» Problem description: In the scheduler pull request below, why does the author use len(f.scorePlugins) for the slice capacity rather than the precise number of non-skipped score plugins? Answer in one to three sentences.

» Selected text:
****

Fix panic when process RunScorePlugins for cap out of range #121632

kerthcet · 2023-10-31T08:11:00Z

What type of PR is this?

/kind bug
/sig scheduling
/kind regression

What this PR does / why we need it:

The root cause is we can randomly customize the preScore & Score plugins in the KubeSchedulerConfiguration so there maybe 0 score plugins but x prescore plugins, then as long as one prescore plugins returns skip, we'll panic as the cap is negative, reporting panic: runtime error: makeslice: cap out of range

numPlugins := len(f.scorePlugins) - state.SkipScorePlugins.Len()

The precise number of numPlugins should be plugin in f.scorePlugins also in SkipScorePlugins, then we will have to traverse these two slices for comparison, considering the plugin number will not large, so I pick the len(f.scorePlugins) instead.

This bug was introduced in #115652, so it's a regression.

Which issue(s) this PR fixes:

Fixes #121630

Special notes for your reviewer:

Does this PR introduce a user-facing change?

Fixed a regression since 1.27.0 in scheduler framework when running score plugins. 
The `skippedScorePlugins` number might be greater than `enabledScorePlugins`, 
so when initializing a slice the cap(len(enabledScorePlugins) - len(skippedScorePlugins)) is negative, 
which is not allowed.

Additional documentation e.g., KEPs (Kubernetes Enhancement Proposals), usage docs, etc.:

Signed-off-by: kerthcet <kerthcet@gmail.com>

k8s-ci-robot · 2023-10-31T08:11:08Z

This issue is currently awaiting triage.

If a SIG or subproject determines this is a relevant issue, they will accept it by applying the triage/accepted label and provide further guidance.

The triage/accepted label can be added by org members by writing /triage accepted in a comment.

Instructions for interacting with me using PR comments are available here. If you have questions or suggestions related to my behavior, please file an issue against the kubernetes/test-infra repository.

k8s-ci-robot · 2023-10-31T08:11:54Z

[APPROVALNOTIFIER] This PR is APPROVED

This pull-request has been approved by: kerthcet

The full list of commands accepted by this bot can be found here.

The pull request process is described here

Needs approval from an approver in each of these files:

~~pkg/scheduler/OWNERS~~ [kerthcet]

Approvers can indicate their approval by writing /approve in a comment
Approvers can cancel approval by writing /approve cancel in a comment

kerthcet · 2023-10-31T08:13:13Z

pkg/scheduler/framework/runtime/framework_test.go

@@ -1385,6 +1385,22 @@ func TestRunScorePlugins(t *testing.T) {
 				},
 			},
 		},
+		{
+			name:           "skipped prescore plugin number greater than the number of score plugins",


Panic here when revert the change.

****

» Data provided:
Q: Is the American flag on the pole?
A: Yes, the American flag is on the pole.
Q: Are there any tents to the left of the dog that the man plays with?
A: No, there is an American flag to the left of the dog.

****

» Output of the task: The precise number would count only the plugins that are both in f.scorePlugins and in SkipScorePlugins. Getting it would require traversing and comparing those two slices. Because the number of plugins will not be large, the author picks len(f.scorePlugins) instead.